• WORK INSTRUCTIONS:
Only these lines of the data below are wanted: the one with "adipose tissue stained", the one with "kidney stained for", and any lines between them, each repeated exactly.

• EXTRACTED INFORMATION:
= = = = = = =
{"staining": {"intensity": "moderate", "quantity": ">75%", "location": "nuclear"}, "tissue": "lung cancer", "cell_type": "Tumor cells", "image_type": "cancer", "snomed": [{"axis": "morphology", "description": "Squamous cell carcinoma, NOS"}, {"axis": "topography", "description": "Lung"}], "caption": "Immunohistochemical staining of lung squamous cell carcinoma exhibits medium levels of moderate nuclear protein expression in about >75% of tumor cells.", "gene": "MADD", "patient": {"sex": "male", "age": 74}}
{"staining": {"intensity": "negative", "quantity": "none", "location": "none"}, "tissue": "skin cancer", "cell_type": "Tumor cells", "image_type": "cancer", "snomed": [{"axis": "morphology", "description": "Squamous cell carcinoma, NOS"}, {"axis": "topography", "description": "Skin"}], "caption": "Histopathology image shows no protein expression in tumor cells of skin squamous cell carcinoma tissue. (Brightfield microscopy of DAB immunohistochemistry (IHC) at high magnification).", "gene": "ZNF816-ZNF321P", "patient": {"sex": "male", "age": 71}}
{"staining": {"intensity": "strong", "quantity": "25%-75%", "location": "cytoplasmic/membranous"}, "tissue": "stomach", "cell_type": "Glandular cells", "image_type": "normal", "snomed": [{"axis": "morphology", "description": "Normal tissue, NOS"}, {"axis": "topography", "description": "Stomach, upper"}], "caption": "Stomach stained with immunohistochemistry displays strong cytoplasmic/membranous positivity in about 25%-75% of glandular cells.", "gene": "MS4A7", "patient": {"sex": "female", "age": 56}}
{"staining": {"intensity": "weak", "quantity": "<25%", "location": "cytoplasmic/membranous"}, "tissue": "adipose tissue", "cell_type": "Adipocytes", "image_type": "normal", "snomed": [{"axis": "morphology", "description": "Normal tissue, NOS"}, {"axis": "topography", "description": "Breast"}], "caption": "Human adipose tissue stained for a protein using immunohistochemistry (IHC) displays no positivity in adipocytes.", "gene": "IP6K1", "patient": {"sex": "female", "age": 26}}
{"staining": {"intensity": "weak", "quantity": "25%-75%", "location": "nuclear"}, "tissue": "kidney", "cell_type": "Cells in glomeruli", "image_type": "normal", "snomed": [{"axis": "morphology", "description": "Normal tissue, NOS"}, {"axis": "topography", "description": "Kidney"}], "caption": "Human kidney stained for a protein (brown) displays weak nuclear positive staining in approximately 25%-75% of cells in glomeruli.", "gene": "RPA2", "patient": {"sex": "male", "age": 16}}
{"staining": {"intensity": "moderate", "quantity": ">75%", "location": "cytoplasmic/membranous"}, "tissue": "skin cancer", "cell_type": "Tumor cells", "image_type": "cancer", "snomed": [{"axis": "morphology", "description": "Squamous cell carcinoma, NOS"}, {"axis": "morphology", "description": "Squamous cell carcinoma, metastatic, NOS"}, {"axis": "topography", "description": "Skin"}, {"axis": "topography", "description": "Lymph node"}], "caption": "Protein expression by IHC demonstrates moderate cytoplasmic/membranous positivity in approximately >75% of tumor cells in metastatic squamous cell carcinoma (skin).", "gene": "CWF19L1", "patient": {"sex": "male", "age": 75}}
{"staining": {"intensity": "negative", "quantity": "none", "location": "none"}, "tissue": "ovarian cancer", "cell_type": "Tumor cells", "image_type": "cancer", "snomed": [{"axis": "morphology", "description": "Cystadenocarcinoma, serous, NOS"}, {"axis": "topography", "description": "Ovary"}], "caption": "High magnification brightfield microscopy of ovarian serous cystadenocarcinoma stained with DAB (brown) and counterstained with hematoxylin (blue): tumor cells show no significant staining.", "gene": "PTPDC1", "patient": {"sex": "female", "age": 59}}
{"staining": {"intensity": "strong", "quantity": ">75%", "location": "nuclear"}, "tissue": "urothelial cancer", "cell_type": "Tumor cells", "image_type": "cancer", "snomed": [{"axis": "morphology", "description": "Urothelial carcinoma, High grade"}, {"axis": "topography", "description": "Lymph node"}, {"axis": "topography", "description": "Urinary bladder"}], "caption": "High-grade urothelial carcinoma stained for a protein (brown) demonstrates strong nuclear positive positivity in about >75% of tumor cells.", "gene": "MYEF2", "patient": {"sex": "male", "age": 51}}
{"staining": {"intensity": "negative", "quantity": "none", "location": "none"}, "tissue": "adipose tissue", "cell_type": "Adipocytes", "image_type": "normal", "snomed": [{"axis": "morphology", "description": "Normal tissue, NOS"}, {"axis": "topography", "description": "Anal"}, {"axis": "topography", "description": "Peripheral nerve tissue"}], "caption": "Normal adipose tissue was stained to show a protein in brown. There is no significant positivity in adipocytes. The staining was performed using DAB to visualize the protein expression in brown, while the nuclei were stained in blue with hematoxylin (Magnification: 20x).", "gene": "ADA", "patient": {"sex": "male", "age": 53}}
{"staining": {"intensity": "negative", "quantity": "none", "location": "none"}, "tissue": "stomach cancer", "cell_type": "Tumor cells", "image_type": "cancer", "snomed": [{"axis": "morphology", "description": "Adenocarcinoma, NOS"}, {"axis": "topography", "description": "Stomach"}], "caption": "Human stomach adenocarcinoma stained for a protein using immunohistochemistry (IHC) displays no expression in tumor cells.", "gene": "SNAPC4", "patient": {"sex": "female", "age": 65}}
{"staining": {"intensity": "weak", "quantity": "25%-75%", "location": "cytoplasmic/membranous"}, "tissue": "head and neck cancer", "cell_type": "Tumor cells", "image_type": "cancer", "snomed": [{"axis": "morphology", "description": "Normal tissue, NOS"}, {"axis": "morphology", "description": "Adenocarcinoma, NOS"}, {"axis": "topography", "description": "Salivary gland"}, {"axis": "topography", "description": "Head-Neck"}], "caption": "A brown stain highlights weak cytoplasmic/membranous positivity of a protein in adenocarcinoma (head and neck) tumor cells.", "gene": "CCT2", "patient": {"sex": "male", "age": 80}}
= = = = = = =
• SOLUTION TO THE PROBLEM:
{"staining": {"intensity": "weak", "quantity": "<25%", "location": "cytoplasmic/membranous"}, "tissue": "adipose tissue", "cell_type": "Adipocytes", "image_type": "normal", "snomed": [{"axis": "morphology", "description": "Normal tissue, NOS"}, {"axis": "topography", "description": "Breast"}], "caption": "Human adipose tissue stained for a protein using immunohistochemistry (IHC) displays no positivity in adipocytes.", "gene": "IP6K1", "patient": {"sex": "female", "age": 26}}
{"staining": {"intensity": "weak", "quantity": "25%-75%", "location": "nuclear"}, "tissue": "kidney", "cell_type": "Cells in glomeruli", "image_type": "normal", "snomed": [{"axis": "morphology", "description": "Normal tissue, NOS"}, {"axis": "topography", "description": "Kidney"}], "caption": "Human kidney stained for a protein (brown) displays weak nuclear positive staining in approximately 25%-75% of cells in glomeruli.", "gene": "RPA2", "patient": {"sex": "male", "age": 16}}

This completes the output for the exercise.